Brief.
Carry the forum answer about convolutions and anchor boxes forward from its final sentence.

Reading text.
■ ■ ■ ■ ■ ■ ■

There is a fundamental lack of understanding of both convolutions and the concept of anchor boxes here.

1. Regarding convolutions: A convolutional layer slides some filter across a number of spatial positions of the layer's input. If a certain pattern (e.g. representing a red car) occurs in two distinct spatial positions in the input (but with the same position relative to the receptive fields of the respective elements in the output feature map), then that pattern will produce the same output in both spatial positions of the output feature map. This means that the filter weights will also have the same gradient (locally, at least) with respect to the input. Hence, in order to train this filter to recognize certain patterns (red cars), it doesn't matter in which spatial sector of the input the pattern occurs, the filter will be adjusted the same way regardless. You could train a network with red cars appearing only in the upper left area of the training images and the trained network would still be able to detect similar red cars at every other position in an image, because it is the same filter convolving with the input at every spatial position. If this isn't clear, you should spend some time on understanding convolutions, because this very relationship is the reason why convolutions are useful for image data.

■ ■ ■ ■ ■ ■ ■

Given information.
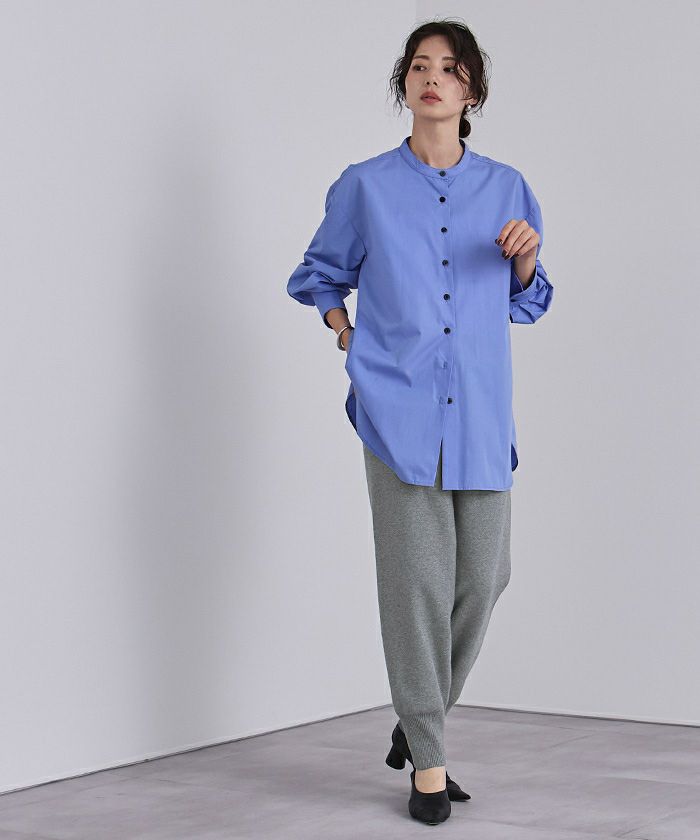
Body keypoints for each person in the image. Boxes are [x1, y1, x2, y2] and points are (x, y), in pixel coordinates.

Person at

■ ■ ■ ■ ■ ■ ■

Expected answer.
2. Regarding anchor boxes: The trained model doesn't have an anchor box "available". The trained weights of the network's localization layers don't even know that anchor boxes exist. They were just trained to output certain numbers whenever a certain pattern occurs in the input. One of these numbers happens to be a horizontal offset with respect to the center point of an imaginary reference box (i.e. an anchor box), another happens to be the width relative to this imaginary reference box.

One more crucial thing remains unclear to me - how can the network learn proper offsets for the anchor box? It baffles me quite a lot - it's just convolutions, after all, nothing more.

Taking up the second point above, the convolutional localization layers are just trained to output some numbers based on their input. Whatever numbers you give them as ground truth for a given input pattern, those are the numbers they will be trained to output when that pattern appears. If the center point of the ground truth box for an object deviates by a certain number of pixels horizontally from the the center point of an imaginary anchor box that some convolutional filter is supposed to learn, then you can "give" this convolutional filter that deviation as the ground truth and it will learn that it has to output this number for this input pattern. The convolutional layer simply learns to output whatever you tell it to via the ground truth you provide it with, given that this is possible (i.e. the ground truth isn't contradictory within itself).

[jozefmorvay]

Thanks.